Arapaima Gigas. Wikipedia.org
TEMPO.CO, Bogor - Dosen Departemen Manajemen Sumberdaya Perikanan, Fakultas Perikanan dan Ilmu Kelautan (FPIK) Institut Pertanian Bogor (IPB), Dr Mukhlis Kamal, mengingatkan bahaya ikan Arapaima gigas bila masuk ke perairan tawar Indonesia.
"Karena habitat aslinya adalah perairan tropis sehingga akan sangat adaptif di perairan Indonesia yang juga beriklim tropis," kata Mukhlis, di Bogor, Jumat.
Ia menjelaskan, ikan Arapaima gigas memiliki habitat asli adalah daerah aliran sungai (DA) Amazon, Amerika Selatan.

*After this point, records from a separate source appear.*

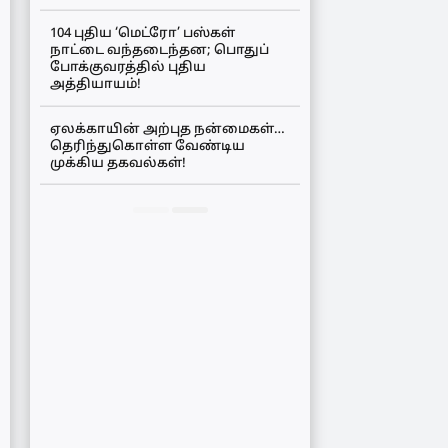
104 புதிய ‘மெட்ரோ’ பஸ்கள்
நாட்டை வந்தடைந்தன; பொதுப்
போக்குவரத்தில் புதிய
அத்தியாயம்!
ஏலக்காயின் அற்புத நன்மைகள்…
தெரிந்துகொள்ள வேண்டிய
முக்கிய தகவல்கள்!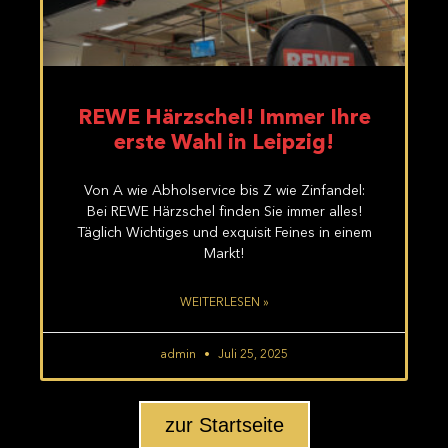
REWE Härzschel! Immer Ihre
erste Wahl in Leipzig!
Von A wie Abholservice bis Z wie Zinfandel:
Bei REWE Härzschel finden Sie immer alles!
Täglich Wichtiges und exquisit Feines in einem
Markt!
WEITERLESEN »
admin
Juli 25, 2025
zur Startseite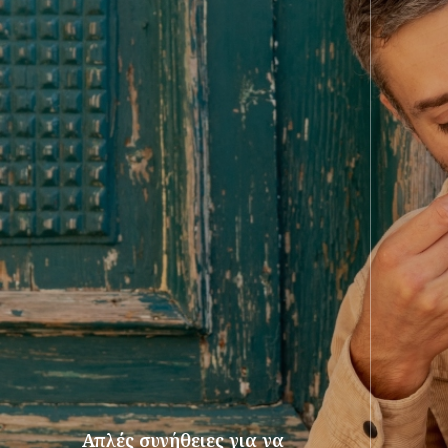
Απλές συνήθειες για να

Memiliki ukuran tubuh besar dibanding ikan tawar lainnya, menjadi kompetitor ruang bagi ikan-ikan lainnya.
"Mulutnya yang besar serta gigi yang besar dan tajam dapat dipastikan ikan ini termasuk predator yang akan memakan semua jenis ikan," katanya.
Lebih lanjut ia menjelaskan, potensi reproduksi ikan Arapaima juga tinggi, sekali bertelur bisa mencapai 10-20 ribu butir. Bahkan, memiliki kemampuan hidup dalam lingkungan perairan yang kekurangan oksigen.
Selain bernapas dengan insang, lanjutnya, ikan Arapaima juga memiliki kemampuan benapas menggunakan organ lain seperti paru-paru yang merupakan transformasi dari gelembung gas.
Menurutnya, penduduk asli di wilayah DAS Amazon menyebut ikan ini dengan sebutan pirarucu yang berarti ikan merah (pira=ikan, rucu=merah). "Ikan ini menjadi sumber protein hewan dari perairan tawar dari kegiatan budidaya," katanya.
Ia mengatakan, ikan ini masuk ke Indonesia untuk dipelihara di akuarium atau kolam, menjadi daya tarik pengunjung di lokasi wisata. Ikan tersebut menjadi sangat menarik, karena menjadi ikan air tawar terbesar di dunia. Panjangnya dapat mencapai tiga meter.
Karena ukurannya yang besar, dan bukan ikan asli Indonesia, ikan tersebut tidak memiliki pemangsa (predator) alami di alam. Hal itu menjadi pertimbangan Kementerian Kelautan dan Perikanan melalui Peraturan Menteri KP No 41/2014 untuk melarang ikan tersebut masuk ke Indonesia.
"Ikan Arapaima gigas termasuk salah satu jenis ikan invasif yang dilarang masuk ke Indonesia," kata Mukhlis.